Equity Daily
Aktienmärkte: Wird die Luft dünner? / Aktienmärkte: Wird die Luft dünner?
Der Datenkalender der neuen Woche ist mit einer Vielzahl von Stimmungsindikatoren gut gefüllt. Zuvorderst ist der deutsche ZEW-Saldo der Konjunkturerwartungen zu nennen. Die Vorgaben vonseiten der Sentix-Befragung sind positiv. Ähnliches gilt wohl auch für die ZEW-Salden, wobei wir vor dem Hintergrund der zuletzt enttäuschenden Produktions- und Exportzahlen vor allem eine Aufhellung des ZEW-Erwartungssaldos für wahrscheinlich halten. Wir positionieren uns daher leicht oberhalb der Konsensschätzung. In der Summe sollte sich eine ebenfalls positive Indikation für das ifo-Geschäftsklima ergeben, das am Ende der Woche zur Veröffentlichung ansteht. Die Konsensschätzung ist bereits positiv und so müssten die ZEW-Komponenten schon deutlich auf der Oberseite überraschen, um für den ifo-Index Überraschungspotenzial zu generieren. Darüber hinaus stehen die Vorabschätzungen der Einkaufsmanagerindizes in Frankreich, Deutschland und der Eurozone im Kalender. Stimmungsindikatoren sind auch in den USA von Interesse. Allerdings handelt es sich in dieser Woche vornehmlich um verschiedene regionale Industrieumfragen, die das Bild hinsichtlich des kommenden ISM-Indexes abrunden sollten. Die beiden bisherigen Fed-Umfragen in den Regionen New York und Philadelphia blieben hinter den Erwartungen zurück. Des Weiteren werden in den USA die Immobilienverkaufszahlen veröffentlicht. Im Hinblick auf die Verkaufszahlen von Bestandsimmobilien sind die Indikationen gemischt.
Aktienmärkte: Der Dax bewegte sich am Freitag, ganz in der Manier der Vortage, innerhalb einer moderaten Handelsrange ohne dabei eine klare Richtung zu etablieren. Nach wie vor steht die Frage im Raum, was den Markt etwas wachrütteln könnte.

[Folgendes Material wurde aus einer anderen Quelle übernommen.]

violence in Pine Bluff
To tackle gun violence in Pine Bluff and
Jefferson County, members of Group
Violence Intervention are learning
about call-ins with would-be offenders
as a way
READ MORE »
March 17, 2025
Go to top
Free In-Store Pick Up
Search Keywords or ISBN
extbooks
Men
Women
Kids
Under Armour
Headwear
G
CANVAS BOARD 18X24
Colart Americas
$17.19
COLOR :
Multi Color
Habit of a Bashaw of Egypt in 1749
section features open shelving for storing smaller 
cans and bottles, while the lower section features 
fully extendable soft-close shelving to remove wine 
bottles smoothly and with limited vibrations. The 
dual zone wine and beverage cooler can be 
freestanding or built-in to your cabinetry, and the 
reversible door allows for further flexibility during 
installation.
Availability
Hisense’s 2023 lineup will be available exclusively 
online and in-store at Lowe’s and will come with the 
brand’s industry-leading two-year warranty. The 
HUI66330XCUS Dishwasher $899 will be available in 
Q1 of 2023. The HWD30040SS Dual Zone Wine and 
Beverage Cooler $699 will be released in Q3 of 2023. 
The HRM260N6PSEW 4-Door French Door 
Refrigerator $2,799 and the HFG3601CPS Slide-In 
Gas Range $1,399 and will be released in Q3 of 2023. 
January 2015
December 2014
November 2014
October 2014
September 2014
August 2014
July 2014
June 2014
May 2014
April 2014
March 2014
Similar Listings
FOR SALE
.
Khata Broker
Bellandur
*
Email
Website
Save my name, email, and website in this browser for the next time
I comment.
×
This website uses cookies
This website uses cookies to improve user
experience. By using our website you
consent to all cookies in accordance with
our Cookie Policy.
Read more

Zuletzt hatte man die Hoffnung, dass die US-Quartalsberichte einen nachhaltigen Impuls geben könnten, diese Hoffnungen wurden aber noch nicht erfüllt. Insgesamt stehen in dieser Woche mehr Konjunkturdaten auf der Agenda, in den vergangenen Tagen war von dieser Seite kaum Störfeuer auszumachen. Man darf also gespannt sein. Aber trotz einer Reihe guter Nachrichten darf nicht vergessen werden, dass der Dax, vor allem auch im Vergleich mit anderen Indizes, bereits im abgelaufenen Jahr eine deutliche Outperformance vollzogen hat. Neben verschiedenen US-Unternehmen werden auch hierzulande erste Rechenschaftsberichte vorgelegt. U.a. wird dies bei Siemens und SAP der Fall sein. Die Vorgaben für den Start in die neue Woche deuten auf eine freundliche Eröffnung hin. Im weiteren Verlauf muss damit gerechnet werden, dass das Geschäft, bedingt durch den heutigen US-Feiertag, eher dünn ausfallen wird.
Charttechnik: Der Dax war zuletzt erneut nicht in der Lage, die etablierte Handelsrange zu verlassen. Vielmehr prallte der Index am oberen Band des High-Low-Channels ab, was einmal mehr verdeutlicht, dass das derzeitige Momentum zu wünschen übrig lässt. Da eine ganze Reihe von Moving Averages aber noch nach oben zeigt, sind die Chancen für einen Ausbruch auf der Oberseite intakt. Die nächsten, sehr wichtigen Widerstände finden sich bei 7.772 und 7.789 Zählern. Auf der Unterseite ist der deutsche Leitindex in der Zone zwischen 7.667 und 7.636 Zählern recht gut unterstützt.